The number of troops needed in war zones should reflect the military power necessary for the United States to achieve the desired outcome, retired Gen. Carter Ham told the Oversight and Investigations Subcommittee of the House Armed Services Committee after Republican committee members accused Obama of placing arbitrary troop caps on operations.
“When activities are driven by a number rather than by a mission, then I think we have got things out of whack and out of priority,” said Ham, who retired in 2013 as commander of U.S. Africa Command after commanding in Iraq.
Managing troop numbers have been used throughout the wars in Iraq and Afghanistan and dates back to the Vietnam War, but Obama’s force management levels are much less than previous presidents have permitted in past conflicts.
Obama has authorized 5,262 troops to serve in Iraq, while the cap is set to shrink to 8,400 servicemembers by Jan. 20 in Afghanistan. The Obama administration has defended force levels, contending less troops reflect the missions in both conflicts, which are primarily to train and advise local security forces.
However, the military has relied heavily on the use of civilian contractors and troops deployed on temporary duty of up to 90 days to get around force limits. It is not clear how many troops on temporary duty are in either war zone, nor is it clear how many civilian contractors are employed by the military in Iraq or Afghanistan.
The subcommittee’s chairwoman, Rep. Vicky Hartzler, R-Mo., said Thursday that she has asked the Pentagon for those figures and their cost to taxpayers, but she has not received them. The Government Accountability Office has not asked specifically for them, said Cary Russell, GAO’s director of military operations and warfighter support.

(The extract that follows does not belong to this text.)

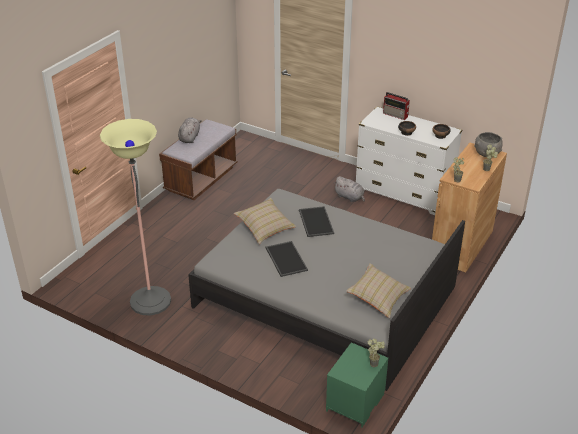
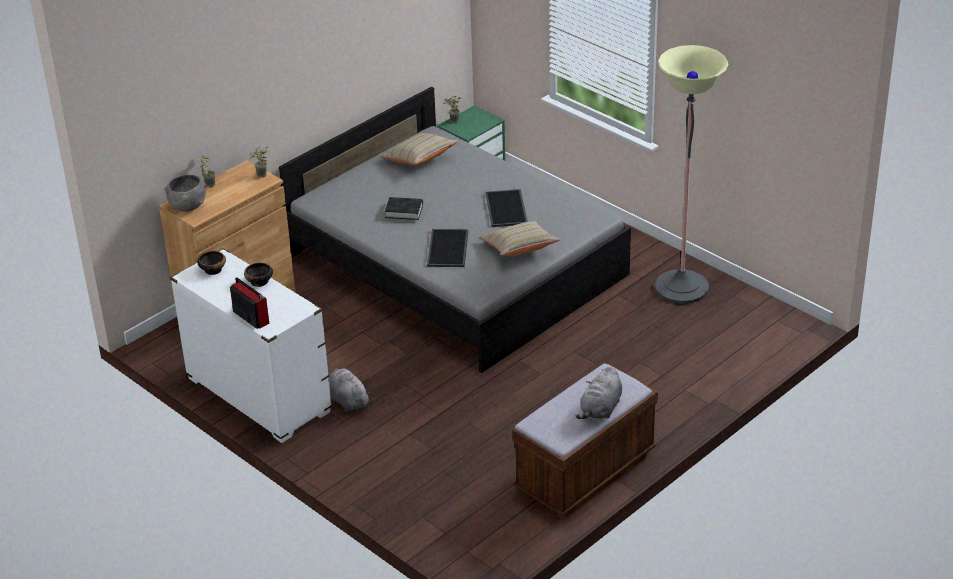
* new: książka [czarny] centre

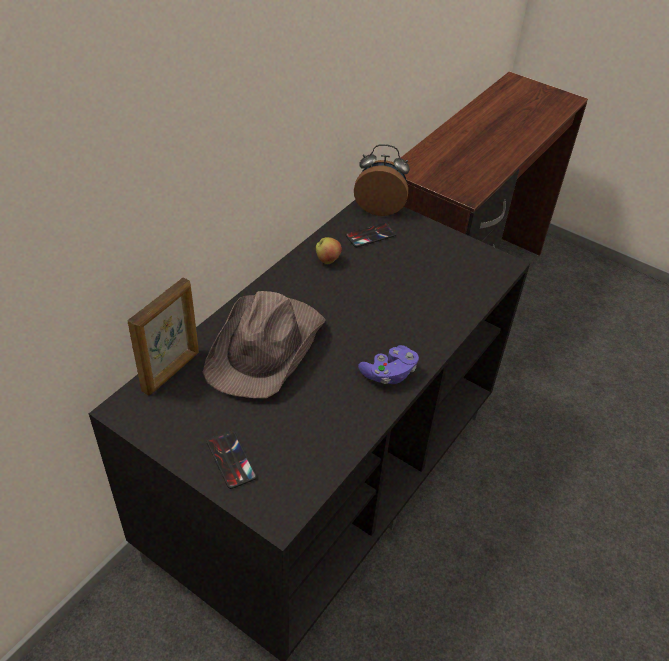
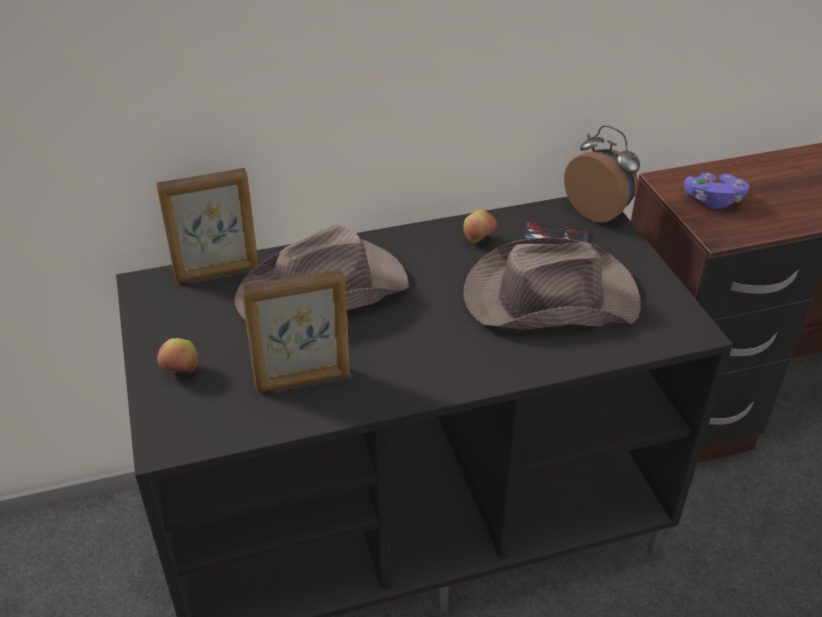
* swapped: telefon (no. 1 from left) bottom centre to jabłko (no. 1 from left) middle left
* new: ramka na zdjęcie (no. 2 from left) centre
* new: kapelusz [brązowy] (no. 2 from left) middle right
* shifted: pad do gier [fioletowy] centre to top right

Hartzler cited the use of contractors for aircraft maintenance in Iraq and Afghanistan as an example of an area where greater force levels would be helpful. The Army has relied on civilian contractors for much of the maintenance responsibilities for its helicopters in Iraq and Afghanistan. Maintenance troops are normally an organic part of an aviation unit. But because of the troop limits, the Pentagon has been deploying only partial aviation units — just servicemembers needed to operate the aircraft. Unit maintainers, meanwhile, have been forced to stay at their home stations, Hartzler said.
Ham said deploying only partial units can hurt morale and limits the maintainers ability to train.
“I don’t’ believe it is the intent of the force management levels to simply substitute a contractor for uniformed military personnel,” he said. “In the case of uniformed maintainers, we’ve paid for them, we have trained them, we’ve paid for their equipment and yet we are using contractors for their jobs.”
Retired Army Lt. Gen. James Dubik, who is now a senior fellow at the Institute for the Study of War, estimated it costs the military nearly $100 million a year to use contractors to maintain enough helicopters to support a brigade.
“We are paying multiple ways through this scenario,” Hartzler said.
Troop caps have additionally placed an added burden on U.S. airpower and special operators, Russell said.
With less military personnel in Iraq and Afghanistan, the United States has increasingly relied on its warplanes to attack the enemy or aid partner security forces. Since August 2014, the U.S.-led Operation Inherent Resolve coalition has dropped more than 57,000 bombs on the Islamic State group. Russell said the airstrikes have led to a depleted stock of GPS- and laser-guided munitions.
The U.S. military’s reliance on special operators to train and, in some cases, accompany local forces on the battlefields in Iraq and Afghanistan has “resulted in a high pace of deployments, which can affect readiness, retention and morale,” he said.
Ham and Dubik said troop caps were generally necessary, but the next administration should consider all the options that its military planners provide before deciding how many troops should be in either Iraq or Afghanistan.
“There is utility in force management levels,” Ham said. “If you start the planning process with a force management level, I think that leads you to a flawed planning process and would preclude military planners from offering civilian authorities the full range of capabilities and options that they ought to consider.”